L’opposition entre la « méthode d’épellation » et la « méthode d’appellation» a longtemps été la controverse la plus importante en matière de méthode d‘apprentissage de la lecture. Il ne faut pas confondre le nom des lettres (a, bé, cé, dé, é, effe, etc) avec la prononciation qu’elles ont quand elles sont réunies en syllabes (a, be, que , de , e, fe, etc). Dans le premier cas, il s’agit de « l’appellation » ; dans le second de « l’épellation ». L’épellation avait été préconisée comme procédé à employer dès le début de l’apprentissage de la lecture par Blaise Pascal et mise en application à Port-Royal dans la deuxième moitié du XVII° siècle, mais s’est heurtée longtemps aux partisans de l’apprentissage commençant par « l’alphabet » ( le nom des lettres).
Quant à la « méthode phonomimique », il s’agissait d’associer une mimique ou un geste à un son et sa graphie. Comme le souligne le célèbre auteur d’exercices d’orthographe Edouard Bled qui a pratiqué comme élève cette méthode ; « Pour apprendre la lettre r, nous mettions nos poings sur le front, les pouces dressés et en chœur nous répétions ‘’les cornes du bœuf’, ‘’les cornes du bœuf…’’. Avec le bras droit, nous imitions les reptations du serpent et nous faisions’’ss, ss…’’. En nous amusant, en satisfaisant notre besoin de mouvement, nous nous initions à la lecture » (« Mes écoles », Robert Laffont, 1977, p. 46)
En 1923, le pouvoir politique appartenait à des républicains de droite (la fameuse ‘’Chambre bleu horizon’’) qui étaient alors vraiment républicains (opposés fermement à tout pouvoir ‘’monarchique’’ et plus généralement au pouvoir d’un seul, au ‘’pouvoir personnel’’ ).
Un siècle après, et plus de soixante ans de Cinquième République interprétée dans un sens avant tout ‘’bonapartiste ‘’, il n’en va plus de même. Certes nombre des soi-disant républicains de droite actuels multiplient les références ’’républicaines’’ et vont jusqu’à parler de baccalauréat ‘’républicain’’ ou de tenue ‘’républicaine’’ (doit-on dire alors A-level ‘’royaliste’’ ou uniforme scolaire ‘’royaliste’’ pour l’Angleterre, on voit le nonsense).

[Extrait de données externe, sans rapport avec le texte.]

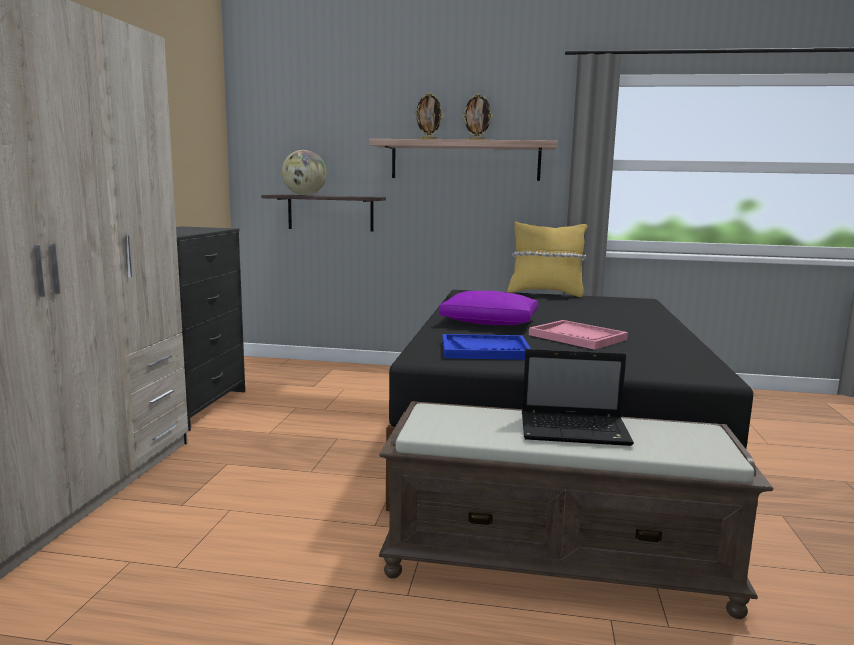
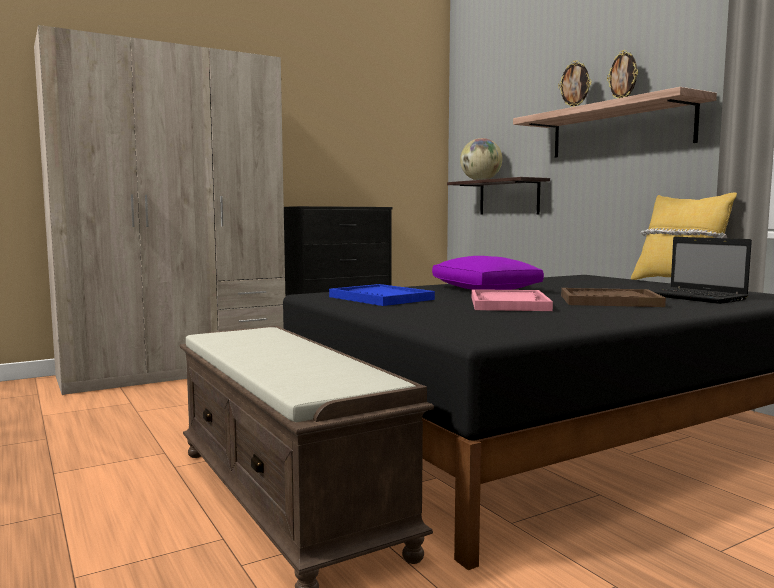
camera: 50 degrees right, 5 degrees down
laptop [522,349,634,446] -> laptop moved to [651,237,752,304]
none -> brown tray [561,288,666,307]

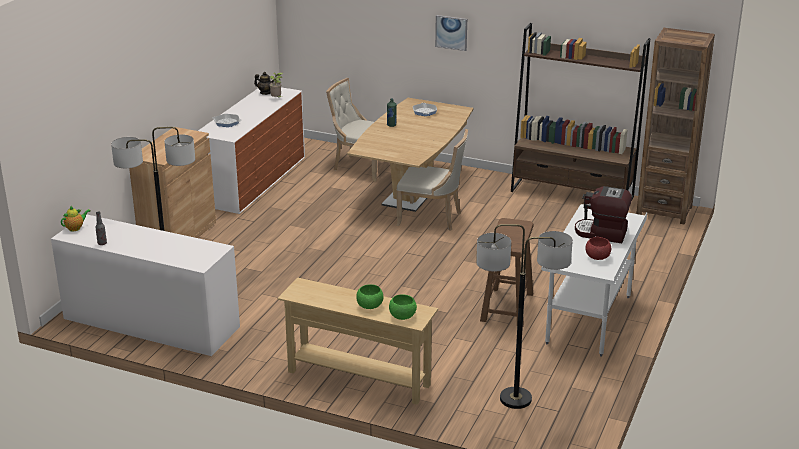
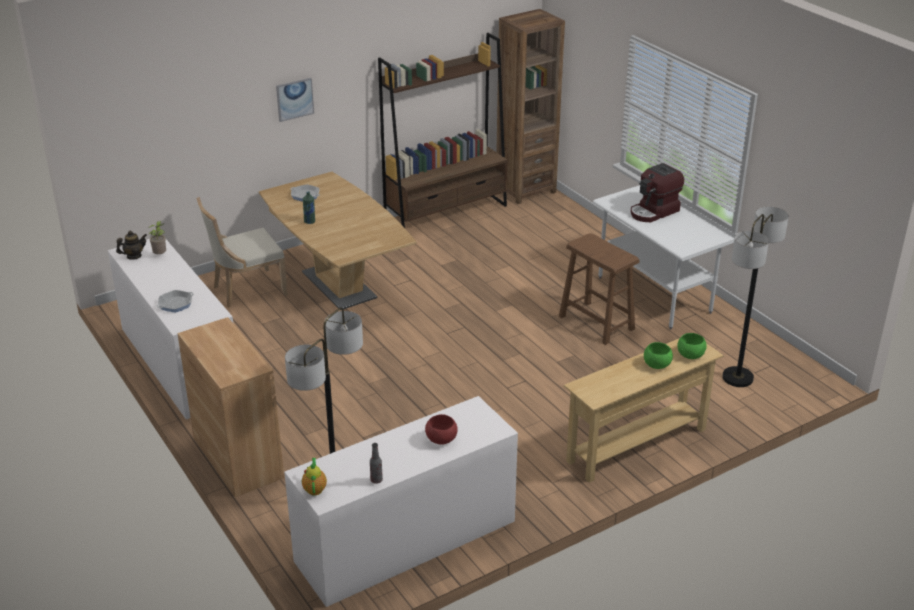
camera: 55 degrees left, 5 degrees up
beige chair [396,129,468,231] -> none
red bowl [585,237,611,260] -> red bowl moved to [425,414,458,444]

Mais ils ont surtout tendance à se comporter en ‘’petits bonapartes’’, à vouloir renforcer les pouvoirs des chefs d’établissement et à se prononcer directement sur les questions pédagogiques (au nom du ‘’républicanisme’’ bien sûr…). Notre nouveau ministre de l’Éducation nationale Gabriel Attal apparaît être tout à fait dans cette lignée-là.
Le contraste avec les républicains même de droite mais vraiment républicains de 1923 est patent. Et l’on aura remarqué que ce qui était mis en avant en l’occurrence ce n’était pas « l’autorité» et encore moins « l’austérité des apprentissages » . « L’essentiel – est- il écrit dans le texte même des Instructions pédagogiques de 1923 – est que l’enfant prenne plaisir à cet apprentissage difficile ». Mais c’était il y a un siècle. En 1923.